"""
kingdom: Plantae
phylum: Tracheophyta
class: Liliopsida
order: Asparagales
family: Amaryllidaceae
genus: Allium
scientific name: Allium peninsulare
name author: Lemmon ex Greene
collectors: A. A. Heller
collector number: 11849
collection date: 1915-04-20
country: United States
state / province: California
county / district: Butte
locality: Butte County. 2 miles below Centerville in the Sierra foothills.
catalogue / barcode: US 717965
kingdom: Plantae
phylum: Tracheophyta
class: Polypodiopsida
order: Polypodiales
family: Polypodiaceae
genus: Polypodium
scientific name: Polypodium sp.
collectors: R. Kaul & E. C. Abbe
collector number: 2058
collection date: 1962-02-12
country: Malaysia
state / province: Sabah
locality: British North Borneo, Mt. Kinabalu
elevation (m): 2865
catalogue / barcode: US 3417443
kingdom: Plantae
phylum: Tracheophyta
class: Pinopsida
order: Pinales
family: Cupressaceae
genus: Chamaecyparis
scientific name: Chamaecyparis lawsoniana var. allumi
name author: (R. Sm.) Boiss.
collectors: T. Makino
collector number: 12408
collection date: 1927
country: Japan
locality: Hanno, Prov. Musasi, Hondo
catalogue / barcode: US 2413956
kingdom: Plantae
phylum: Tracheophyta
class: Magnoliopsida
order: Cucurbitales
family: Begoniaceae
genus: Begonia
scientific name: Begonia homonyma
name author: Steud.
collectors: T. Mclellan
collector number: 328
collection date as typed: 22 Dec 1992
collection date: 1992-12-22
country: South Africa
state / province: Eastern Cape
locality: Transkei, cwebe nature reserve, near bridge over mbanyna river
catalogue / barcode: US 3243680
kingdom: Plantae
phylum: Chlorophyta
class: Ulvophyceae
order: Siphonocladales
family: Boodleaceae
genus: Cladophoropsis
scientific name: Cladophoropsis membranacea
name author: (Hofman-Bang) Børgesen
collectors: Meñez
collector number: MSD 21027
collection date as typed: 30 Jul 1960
"""
Please reproduce word for word the part of the rows above that starts at the line containing "collector number: 2058" and stops after the line containing "state / province: Eastern Cape".

▶ **RESULT BELOW**:
collector number: 2058
collection date: 1962-02-12
country: Malaysia
state / province: Sabah
locality: British North Borneo, Mt. Kinabalu
elevation (m): 2865
catalogue / barcode: US 3417443
kingdom: Plantae
phylum: Tracheophyta
class: Pinopsida
order: Pinales
family: Cupressaceae
genus: Chamaecyparis
scientific name: Chamaecyparis lawsoniana var. allumi
name author: (R. Sm.) Boiss.
collectors: T. Makino
collector number: 12408
collection date: 1927
country: Japan
locality: Hanno, Prov. Musasi, Hondo
catalogue / barcode: US 2413956
kingdom: Plantae
phylum: Tracheophyta
class: Magnoliopsida
order: Cucurbitales
family: Begoniaceae
genus: Begonia
scientific name: Begonia homonyma
name author: Steud.
collectors: T. Mclellan
collector number: 328
collection date as typed: 22 Dec 1992
collection date: 1992-12-22
country: South Africa
state / province: Eastern Cape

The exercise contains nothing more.